Et en effet, le nouveau discours «politiquement correct »
adopté par la classe politique a cessé d'emprunter aux slogans de
la gauche autogestionnaire. C'est désormais le sabir antiraciste,
antifasciste, et mondialiste qui l'emporte aujourd'hui dans les
hautes sphères du pouvoir politico-médiatique de Croatie.
Pour
les mentors occidentaux et leurs disciples croates, le travail est
d’autant plus facile qu’ils partagent tous le même pedigree philomarxiste.
Les deux camps utilisent une nouvelle forme de bricolage idéologique,
et recourent de concert à une langue de bois bien arrosée de sermons
mondialistes et d'oukases moralistes venus tout droit d’Outre Atlantique.
Déjà la dette extérieure de la Croatie dépasse 14 milliards de dollars,
soit 3,500 dollars par habitant, alors que la belle côte dalmate
se vend aux enchères urbi et orbi. La
Croatie est d'ores et déjà devenue un protectorat, un pays en
voie de disparition, où flanqués de businessmen
américains, les commissaires illettrés de Bruxelles, tiennent le
haut du pavé.
La
ridicule coalition rouge-vert-jaune qui se compose de cinq partis
au pouvoir et que préside un petit bonhomme barbu, l’ex-communiste
Ivica Racan, n'est plus qualifié que de « pouvoir–partouzard »
par l'homme de la rue. Effectivement, on ne sait plus que faire
au sommet de l'Etat pour séduire Bruxelles et complaire à Washington.
Faut-il se prosterner d’abord devant l’Union Européenne, ou vaut-il
mieux privilégier L'Otan et attendre la bénédiction des Américains ?

(Entrées de données enregistrées)
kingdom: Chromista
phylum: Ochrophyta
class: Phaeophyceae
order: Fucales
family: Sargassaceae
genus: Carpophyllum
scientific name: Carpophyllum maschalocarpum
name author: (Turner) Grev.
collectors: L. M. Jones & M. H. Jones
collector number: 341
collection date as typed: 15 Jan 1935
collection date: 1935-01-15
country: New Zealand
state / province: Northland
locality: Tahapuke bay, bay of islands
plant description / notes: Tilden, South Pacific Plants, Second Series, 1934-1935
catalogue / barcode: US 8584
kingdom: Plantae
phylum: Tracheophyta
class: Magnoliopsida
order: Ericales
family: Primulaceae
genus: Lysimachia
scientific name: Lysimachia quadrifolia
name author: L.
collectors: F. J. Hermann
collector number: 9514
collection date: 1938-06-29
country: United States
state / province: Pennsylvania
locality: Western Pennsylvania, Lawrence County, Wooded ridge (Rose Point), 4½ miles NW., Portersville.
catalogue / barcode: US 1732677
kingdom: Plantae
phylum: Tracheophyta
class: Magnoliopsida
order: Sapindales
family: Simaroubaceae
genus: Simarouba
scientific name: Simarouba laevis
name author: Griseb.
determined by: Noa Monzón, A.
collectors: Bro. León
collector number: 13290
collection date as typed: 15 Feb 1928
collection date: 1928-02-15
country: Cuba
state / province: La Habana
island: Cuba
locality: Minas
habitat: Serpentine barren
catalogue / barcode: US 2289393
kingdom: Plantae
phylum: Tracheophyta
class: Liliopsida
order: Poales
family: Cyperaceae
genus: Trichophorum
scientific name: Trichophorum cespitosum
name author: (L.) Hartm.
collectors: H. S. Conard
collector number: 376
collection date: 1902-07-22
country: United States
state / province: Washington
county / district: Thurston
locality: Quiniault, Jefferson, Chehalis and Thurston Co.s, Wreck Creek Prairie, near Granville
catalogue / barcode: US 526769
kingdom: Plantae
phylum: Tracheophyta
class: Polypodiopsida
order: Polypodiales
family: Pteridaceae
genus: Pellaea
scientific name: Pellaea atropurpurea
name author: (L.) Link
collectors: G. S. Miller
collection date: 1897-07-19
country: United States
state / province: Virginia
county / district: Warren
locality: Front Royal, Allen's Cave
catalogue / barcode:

● **Travail demandé**
1) Recopiez mot pour mot, s'il vous plaît, le passage du texte sur la Croatie qui va de « Déjà la dette » à « haut du pavé. ».
2) Rédigez la suite du texte sur la Croatie à partir de sa dernière phrase.

● **Réponses aux consignes**
1)
Déjà la dette extérieure de la Croatie dépasse 14 milliards de dollars,
soit 3,500 dollars par habitant, alors que la belle côte dalmate
se vend aux enchères urbi et orbi. La
Croatie est d'ores et déjà devenue un protectorat, un pays en
voie de disparition, où flanqués de businessmen
américains, les commissaires illettrés de Bruxelles, tiennent le
haut du pavé.

2)
Dans
les contrées balkaniques les "yougos" et les titoistes
ne sont jamais morts. Autrefois ils faisaient le pèlerinage obligatoire
de Moscou et de Belgrade : aujourd’hui le nouvel itinéraire politiquement
correct impose des destinations différentes et dans la mantra
des bien-pensants, New York et Tel Aviv font désormais
figure de nouveaux lieux saints. Au sein de la gauche post-titiste
croate, l’idée dominante est qu’en récitant la litanie des de droits
de l’homme et en prêchant le multiculturalisme promu par Bruxelles,
la Croatie ne tardera pas à entrer dans le club des riches. En
revanche, toute critique émanant des anti-occidentalistes croates
se voit aussitôt fustigée comme "fasciste"
et "oustachie".
Les
images des souffrances endurées dans l'ex-Yougoslavie sont disparus
pour de bon des écrans télévisuels. Les héros de guerre, croates
et serbes, sont poursuivis par le tribunal de la Haye. On n’ose
piper mot des énormes massacres perpétrés après 1945 par les yougo-communistes,
et aujourd'hui, grâce à l'Occident, leurs héritiers et épigones
sont solidement installés au pouvoir.
A
défaut d'une diplomatie cohérente les onusiens et les eurocrates
préfèrent tabler sur une diplomatie culinaire, et miser sur une
classe politique locale aussi corrompue que criminogène. Leur politique
ne compromet pas, n'engage à rien, et donne bonne conscience à tous
aux quatre coins de l’Europe. Quant aux masses croates, leur peur
pathologique de l’ex- « homo
sovieticus »
est toujours là, et beaucoup ne savent pas identifier leur ennemi
principal. On s’en prend aux Serbes – ce qui fait rire la classe
au pouvoir - alors que c'est du coté de l'Occident qu'il faudrait
chercher le mal. Si toutes les parties dans les Balkans, sont globalement
coupables, il va de soi que toutes doivent logiquement subir les
sanctions de La Haye, avant de s'embrasser de nouveau dans une nouvelle
union balkanique. Face à la récente guerre dans les Balkans, les
beaux discours des politiciens européens sur une prétendue Europe
unie sonnent creux. La trahison des clercs occidentaux a déclenché
notre avant guerre en 1991 en ex-Yougoslavie. Il est probable que
la vraie guerre à outrance aura bientôt lieu quelque part ailleurs
en Europe occidentale et multiculturelle.